# How Technology Almost Lost the War: In Iraq



## daftandbarmy (29 Nov 2007)

WIRED MAGAZINE: Wired Issue 15.12 (November 27, 2007)
How Technology Almost Lost the War: In Iraq, the Critical Networks Are Social — Not Electronic

By Noah Shachtman 



http://www.wired.com/politics/security/magazine/15-12/ff_futurewar?currentPage=1



The future of war began with an act of faith. In 1991, Navy captain Arthur Cebrowski met John Garstka, a captain in the Air Force, at a McLean, Virginia, Bible-study class. The two quickly discovered they shared more than just their conservative Catholic beliefs. They both had an interest in military strategy. And they were both geeks: Cebrowski — who'd been a math major in college, a fighter pilot in Vietnam, and an aircraft carrier commander during Desert Storm — was fascinated with how information technologies could make fighter jocks more lethal. Garstka — a Stanford-trained engineer — worked on improving algorithms used to track missiles.

Over the next several years, the two men traded ideas and compared experiences. They visited businesses embracing the information revolution, ultimately becoming convinced that the changes sweeping the corporate world had applications for the military as well. The Defense Department wasn't blind to the power of networks, of course — the Internet began as a military project, after all, and each branch of the armed services had ongoing "digitization" programs. But no one had ever crystallized what the information age might offer the Pentagon quite like Cebrowski and Garstka did. In an article for the January 1998 issue of the naval journal Proceedings, "Network-Centric Warfare: Its Origin and Future," they not only named the philosophy but laid out a new direction for how the US would think about war.
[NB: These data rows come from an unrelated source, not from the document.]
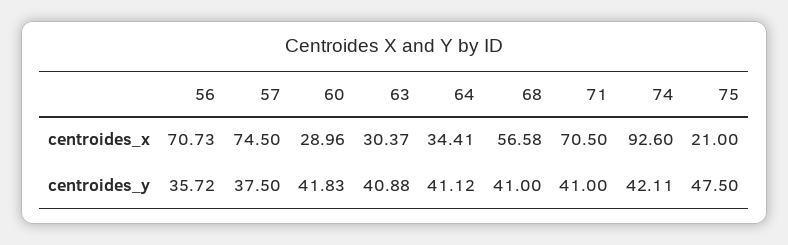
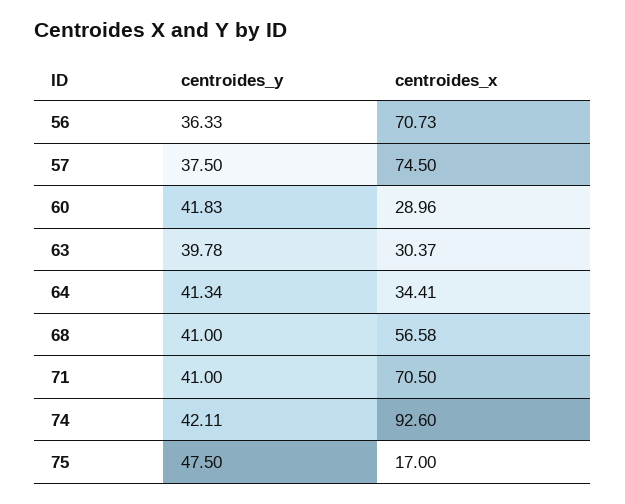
  {
    "56": {
      "centroides_x": 70.73,
-     "centroides_y": 35.72
+     "centroides_y": 36.33
    },
    "57": {
      "centroides_x": 74.5,
      "centroides_y": 37.5
    },
    "60": {
      "centroides_x": 28.96,
      "centroides_y": 41.83
    },
    "63": {
      "centroides_x": 30.37,
-     "centroides_y": 40.88
+     "centroides_y": 39.78
    },
    "64": {
      "centroides_x": 34.41,
-     "centroides_y": 41.12
+     "centroides_y": 41.34
    },
    "68": {
      "centroides_x": 56.58,
      "centroides_y": 41
    },
    "71": {
      "centroides_x": 70.5,
      "centroides_y": 41
    },
    "74": {
      "centroides_x": 92.6,
      "centroides_y": 42.11
    },
    "75": {
-     "centroides_x": 21,
+     "centroides_x": 17,
      "centroides_y": 47.5
    }
  }

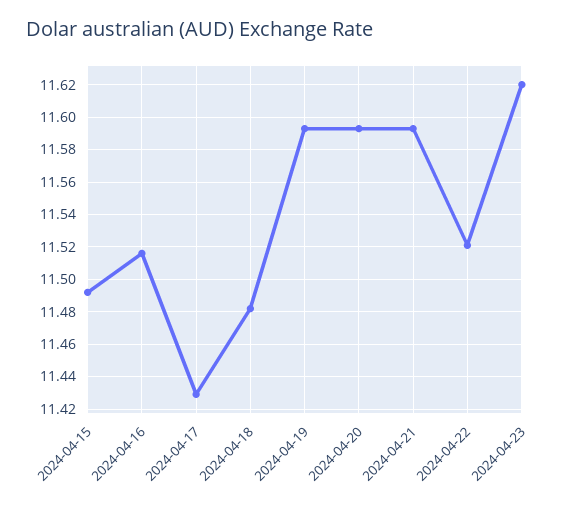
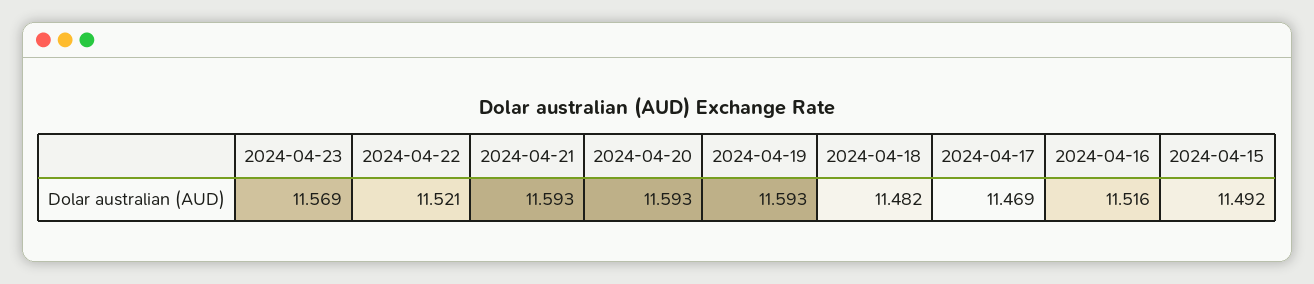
  {
    "2024-04-15": 11.492,
    "2024-04-16": 11.516,
-   "2024-04-17": 11.43,
+   "2024-04-17": 11.469,
    "2024-04-18": 11.482,
    "2024-04-19": 11.593,
    "2024-04-20": 11.593,
    "2024-04-21": 11.593,
    "2024-04-22": 11.521,
-   "2024-04-23": 11.62
+   "2024-04-23": 11.569
  }

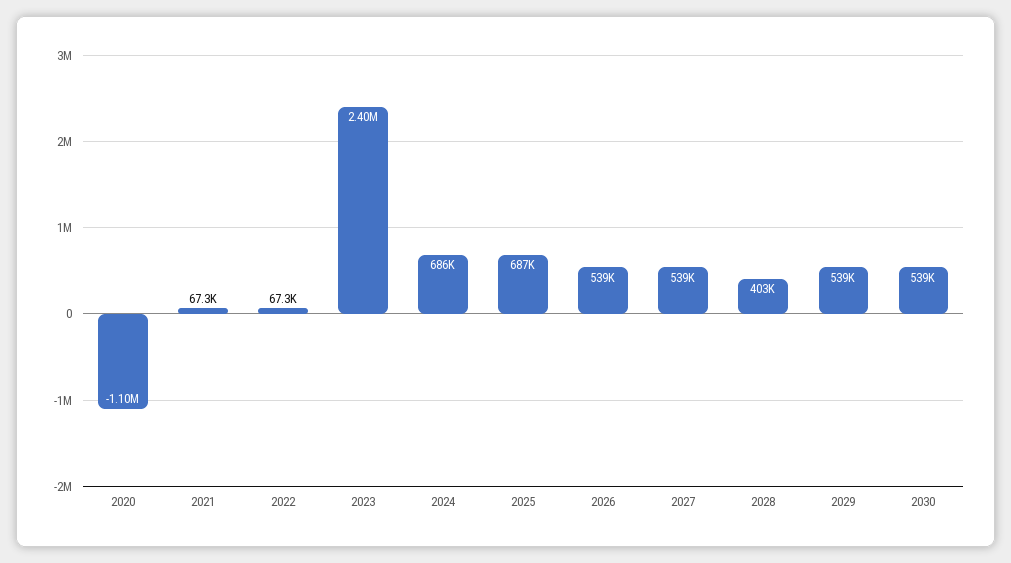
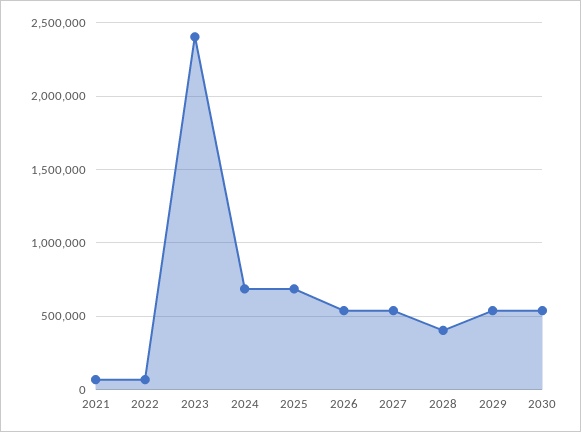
  {
-   "2020": -1100000,
    "2021": 67300,
    "2022": 67300,
    "2023": 2400000,
    "2024": 686000,
    "2025": 687000,
    "2026": 539000,
    "2027": 539000,
    "2028": 403000,
    "2029": 539000,
    "2030": 539000
  }

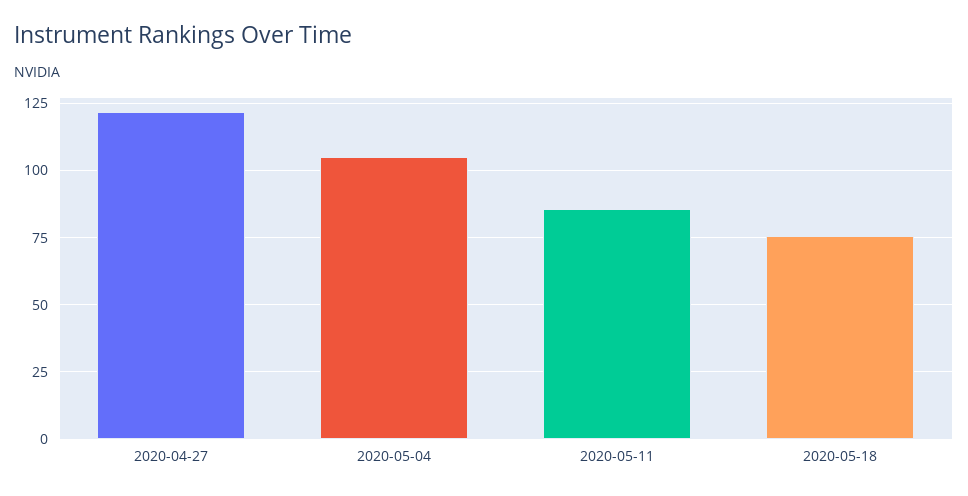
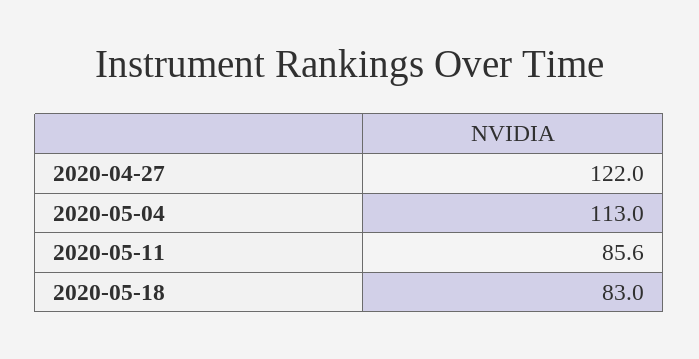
  {
    "2020-04-27": 122,
-   "2020-05-04": 105,
+   "2020-05-04": 113,
    "2020-05-11": 85.6,
-   "2020-05-18": 75
+   "2020-05-18": 83
  }

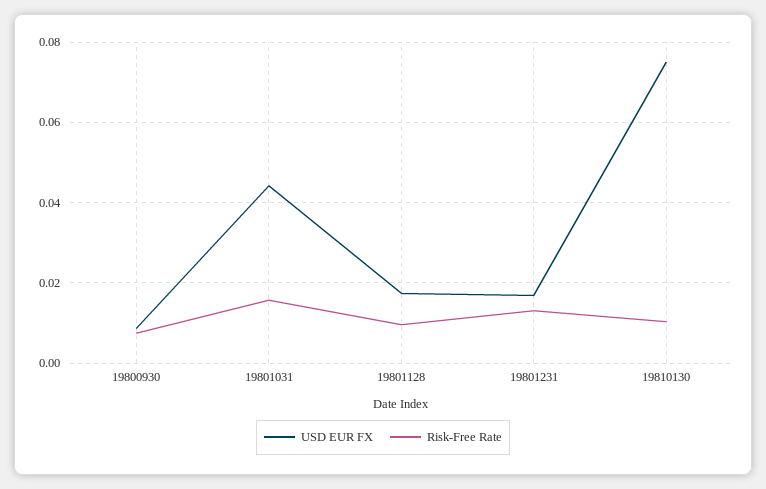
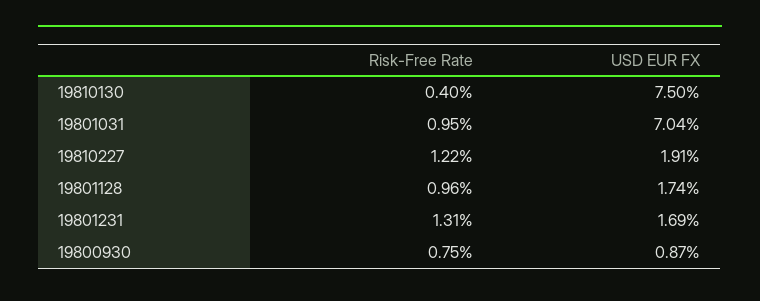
  {
    "USD EUR FX": {
      "19800930": 0.0087,
-     "19801031": 0.044,
+     "19801031": 0.0704,
      "19801128": 0.0174,
      "19801231": 0.0169,
-     "19810130": 0.075
+     "19810130": 0.075,
+     "19810227": 0.0191
    },
    "Risk-Free Rate": {
      "19800930": 0.0075,
-     "19801031": 0.016,
+     "19801031": 0.0095,
      "19801128": 0.0096,
      "19801231": 0.0131,
-     "19810130": 0.01
+     "19810130": 0.004,
+     "19810227": 0.0122
    }
  }

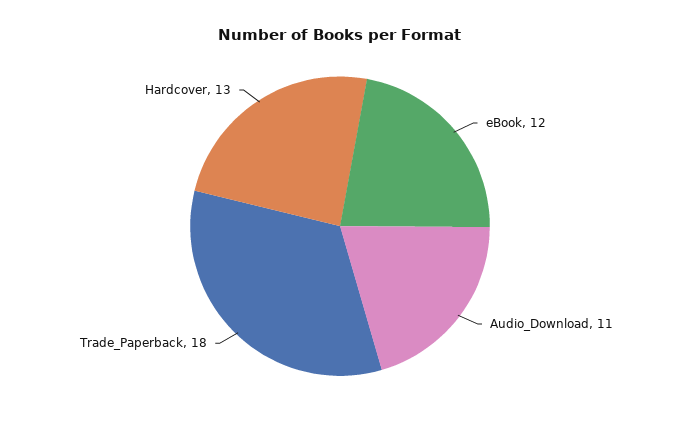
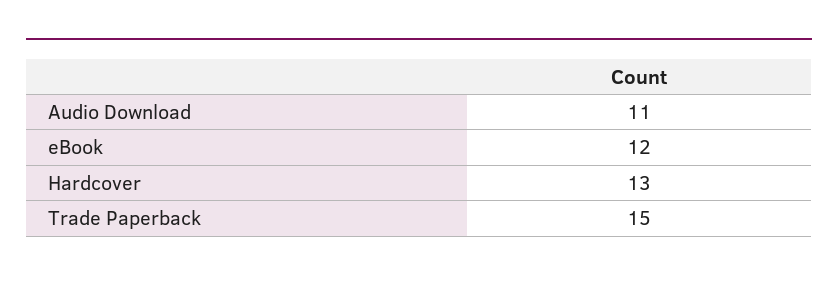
  {
    "eBook": 12,
    "Audio_Download": 11,
-   "Trade_Paperback": 18,
+   "Trade_Paperback": 15,
    "Hardcover": 13
  }

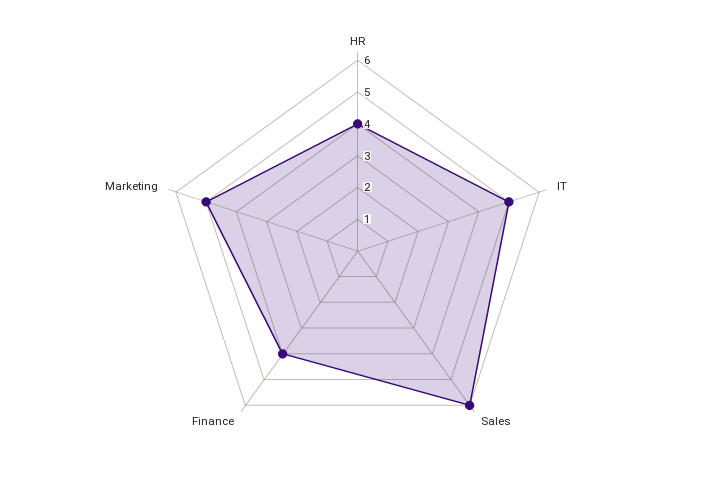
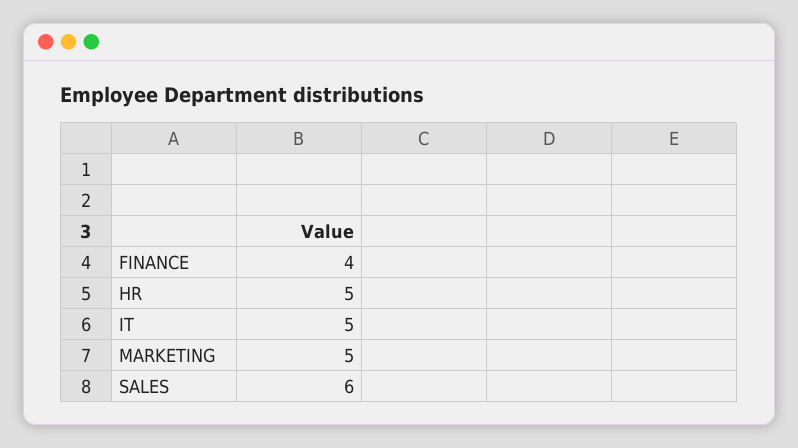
  {
-   "HR": 4,
+   "HR": 5,
    "IT": 5,
    "Sales": 6,
    "Finance": 4,
    "Marketing": 5
  }

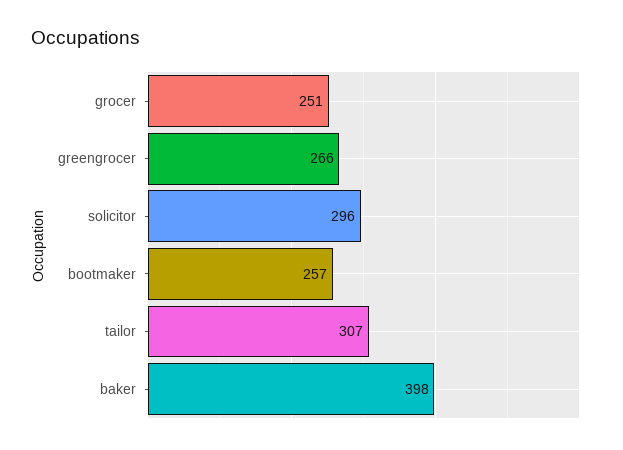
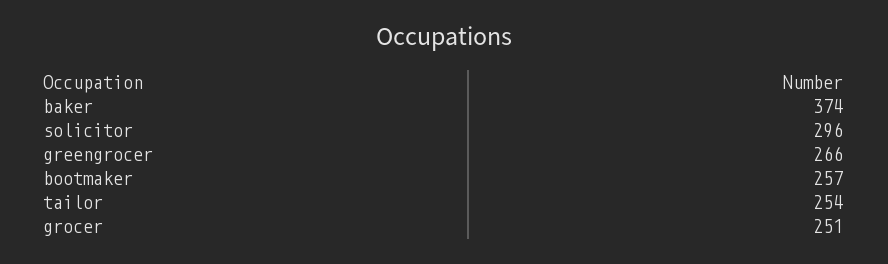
  {
    "grocer": 251,
    "greengrocer": 266,
    "solicitor": 296,
    "bootmaker": 257,
-   "tailor": 307,
+   "tailor": 254,
-   "baker": 398
+   "baker": 374
  }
Their model was Wal-Mart. Here was a sprawling, bureaucratic monster of an organization — sound familiar? — that still managed to automatically order a new lightbulb every time it sold one. Warehouses were networked, but so were individual cash registers. So were the guys who sold Wal-Mart the bulbs. If that company could wire everyone together and become more efficient, then US forces could, too. "Nations make war the same way they make wealth," Cebrowski and Garstka wrote. Computer networks and the efficient flow of information would turn America's chain saw of a war machine into a scalpel.